Quitte à passer pour un monomaniaque springsteenien, on pourrait commencer par écrire, volontairement hors-sujet, que quiconque n'a jamais vu sur scène Jacques Higelin ne peut comprendre la ferveur, la fidélité animant son public, et la générosité qu’il prodiguait en retour.

Plus précisément, j’ai pour ma part commencé à écouter ces deux-là, Springsteen et Higelin, à peu près à la même période, mais je n’ai vu le Boss sur scène que quatre ans après mon premier concert du chanteur français.

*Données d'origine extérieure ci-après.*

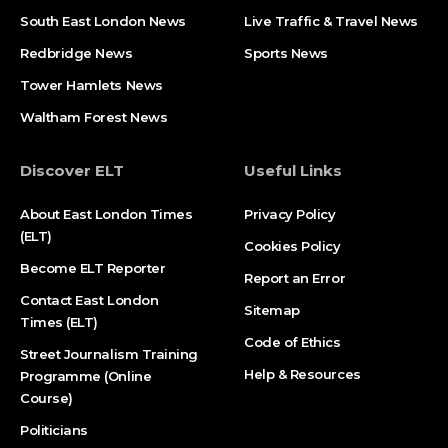
South East London News
Live Traffic & Travel News
Redbridge News
Sports News
Tower Hamlets News
Waltham Forest News
Discover ELT
Useful Links
About East London Times
Privacy Policy
(ELT)
Cookies Policy
Become ELT Reporter
Report an Error
Contact East London
Sitemap
Times (ELT)
Code of Ethics
Street Journalism Training
Help & Resources
Programme (Online
Course)
Politicians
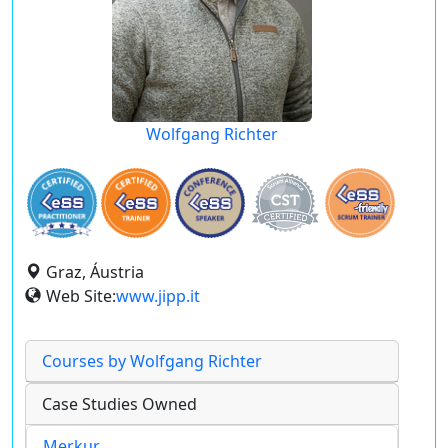
Wolfgang Richter
Graz, Áustria
Web Site:
www.jipp.it
Courses by Wolfgang Richter
Case Studies Owned
Merkur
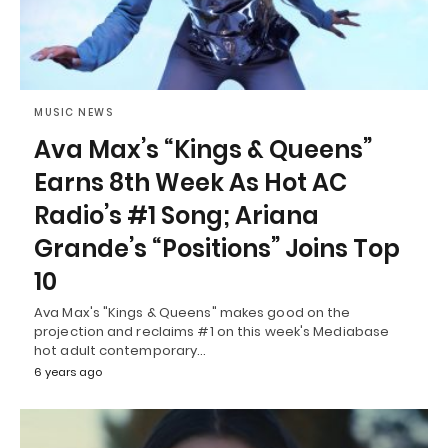
MUSIC NEWS
Ava Max’s “Kings & Queens”
Earns 8th Week As Hot AC
Radio’s #1 Song; Ariana
Grande’s “Positions” Joins Top
10
Ava Max's "Kings & Queens" makes good on the
projection and reclaims #1 on this week's Mediabase
hot adult contemporary…
6 years ago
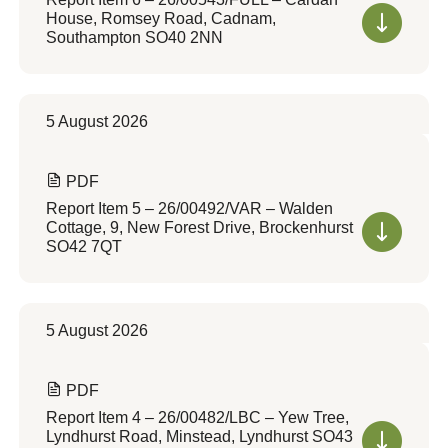
House, Romsey Road, Cadnam,
Southampton SO40 2NN
5 August 2026
PDF
Report Item 5 – 26/00492/VAR – Walden
Cottage, 9, New Forest Drive, Brockenhurst
SO42 7QT
5 August 2026
PDF
Report Item 4 – 26/00482/LBC – Yew Tree,
Lyndhurst Road, Minstead, Lyndhurst SO43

Ce premier concert, c’était en 1988, à la Grande Halle de la Villette, autour de l’album Tombé du ciel. Ce ne fut pas le meilleur concert, parmi la grosse quinzaine auxquels j’ai assisté, mais c’est sans doute le plus mémorable. Car c’était le premier, après quelques années déjà à fréquenter les chansons d’Higelin. Avant ce concert, donc, il y avait le triple album Higelin à Mogador, dont la copie cassette fut généreusement usée au gré des trajets en voiture, pour des weekends, pour des vacances, sur le walkman à double prise casque de ma grande sœur. Et puis il y avait un morceau mineur, Cult Movie, qui, au milieu des années 80, m’obsédait avec son harmoniciste en transe, son chant hurlé, son rythme trépidant. Et les vinyles de ma sœur, donc. Puis ceux – les mêmes, et d’autres – que j’achèterai par moi-même quelques années plus tard.

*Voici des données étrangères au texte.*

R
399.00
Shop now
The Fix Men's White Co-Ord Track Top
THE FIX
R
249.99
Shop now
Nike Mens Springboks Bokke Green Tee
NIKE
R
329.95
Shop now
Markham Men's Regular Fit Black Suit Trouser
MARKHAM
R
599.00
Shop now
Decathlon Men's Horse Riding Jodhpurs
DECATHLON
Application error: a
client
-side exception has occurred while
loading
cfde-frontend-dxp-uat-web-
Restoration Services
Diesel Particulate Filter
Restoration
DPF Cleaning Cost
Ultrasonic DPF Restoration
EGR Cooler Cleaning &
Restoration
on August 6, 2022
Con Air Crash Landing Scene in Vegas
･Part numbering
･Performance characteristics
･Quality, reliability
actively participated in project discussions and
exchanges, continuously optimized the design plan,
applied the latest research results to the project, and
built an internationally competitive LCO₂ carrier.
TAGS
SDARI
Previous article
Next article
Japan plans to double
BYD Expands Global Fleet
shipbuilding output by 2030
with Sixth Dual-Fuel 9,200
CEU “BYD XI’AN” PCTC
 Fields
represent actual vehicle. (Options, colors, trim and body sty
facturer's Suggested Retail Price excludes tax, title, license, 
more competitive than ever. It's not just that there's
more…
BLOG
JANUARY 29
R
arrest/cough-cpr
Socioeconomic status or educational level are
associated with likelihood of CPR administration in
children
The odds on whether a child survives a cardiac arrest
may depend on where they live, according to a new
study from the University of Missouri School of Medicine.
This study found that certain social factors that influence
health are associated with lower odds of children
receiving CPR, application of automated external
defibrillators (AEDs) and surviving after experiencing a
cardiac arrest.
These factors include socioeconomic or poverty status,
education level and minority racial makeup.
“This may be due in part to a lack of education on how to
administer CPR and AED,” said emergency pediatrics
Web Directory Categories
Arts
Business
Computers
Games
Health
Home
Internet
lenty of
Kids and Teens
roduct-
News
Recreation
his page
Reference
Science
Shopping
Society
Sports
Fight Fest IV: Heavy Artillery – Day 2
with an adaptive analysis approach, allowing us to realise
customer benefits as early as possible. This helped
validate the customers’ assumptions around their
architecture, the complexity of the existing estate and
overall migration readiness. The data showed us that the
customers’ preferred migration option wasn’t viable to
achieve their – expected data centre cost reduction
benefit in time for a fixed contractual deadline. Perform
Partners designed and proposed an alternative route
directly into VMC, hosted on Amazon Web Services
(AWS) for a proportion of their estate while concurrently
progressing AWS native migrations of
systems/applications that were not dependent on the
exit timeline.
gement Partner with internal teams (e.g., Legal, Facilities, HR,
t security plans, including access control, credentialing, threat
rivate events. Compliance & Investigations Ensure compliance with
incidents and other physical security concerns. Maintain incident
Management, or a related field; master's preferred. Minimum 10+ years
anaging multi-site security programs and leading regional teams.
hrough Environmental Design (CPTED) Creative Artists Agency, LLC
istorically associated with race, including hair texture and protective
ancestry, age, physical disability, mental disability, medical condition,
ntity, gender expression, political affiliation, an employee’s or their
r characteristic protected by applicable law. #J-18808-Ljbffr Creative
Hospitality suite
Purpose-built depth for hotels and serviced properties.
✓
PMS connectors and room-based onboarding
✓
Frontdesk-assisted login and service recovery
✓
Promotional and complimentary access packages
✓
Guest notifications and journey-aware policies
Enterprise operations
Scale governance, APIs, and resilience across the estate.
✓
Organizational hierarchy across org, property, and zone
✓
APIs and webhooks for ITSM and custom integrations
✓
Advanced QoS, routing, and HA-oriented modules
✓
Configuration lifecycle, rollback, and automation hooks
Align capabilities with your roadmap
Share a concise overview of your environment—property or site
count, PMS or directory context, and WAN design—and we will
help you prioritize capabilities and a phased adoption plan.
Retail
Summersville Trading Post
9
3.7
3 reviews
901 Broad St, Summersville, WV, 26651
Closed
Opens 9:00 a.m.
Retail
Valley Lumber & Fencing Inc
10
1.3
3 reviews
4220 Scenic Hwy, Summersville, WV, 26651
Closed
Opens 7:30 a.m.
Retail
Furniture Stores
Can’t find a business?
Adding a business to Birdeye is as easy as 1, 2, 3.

Higelin était pour moi comme un compagnon de route, un intime depuis plus de trente ans. C’était le chanteur français implanté dans mon cœur depuis le début de l’adolescence, le plus familier, le plus proche, en somme. Comme Springsteen, donc, dans un autre registre.

J’achetais toujours ses disques, les attendais encore quand, sans maison de disque au milieu des années 90, il tardait à sortir un nouvel album. Depuis Amor Doloroso, en 2006, sa production s’était faite plus régulière (quoique tout aussi inégale qu’avant), il avait trouvé en Rodolphe Burger un compagnon de jeu l’aidant enfin à produire correctement ses disques. Inégaux toujours, donc, mais dignes. On les achetait toujours, sans plus les écouter beaucoup. Mais peu importait. C’était sur scène que ça se passait. Et on s’était fait à l’idée depuis longtemps que ses meilleurs disques resteraient de toute façon ceux des années 70. Mais le tout dernier – où, déjà, il jouait avec l’idée de sa mort – réussit presque à faire vaciller cette certitude. Le chanteur se retournait sur BBH75 – l’un de ses meilleurs disques – en célébrant ses 75 ans. Celui que l’on cantonnait à quelques tubes, celui que l’on qualifiait un peu trop paresseusement à mon goût de « troubadour », de « poète », de « fou chantant », retrouvait l’urgence du rock et une noirceur qui jamais ne l’avait quittée (pochette éloquente, pour le moins). C’était un beau dernier album donc, rehaussant d’un cran l’intérêt pour le bonhomme. En même temps, une très belle biographie à deux voix menée par Valérie Lehoux et un recueil de textes inédits (Flâner entre les intervalles), parutions en forme d’inventaire, semblaient déjà précipiter les choses. C'était il y a deux ans.

Alors, oui, quelques heures après la nouvelle de sa mort (que l'on redoutait voir arriver, on le savait malade...), Jacques Higelin nous laisse orphelin. Mais il nous a tant donné. Et nous, nous l’avons tant aimé.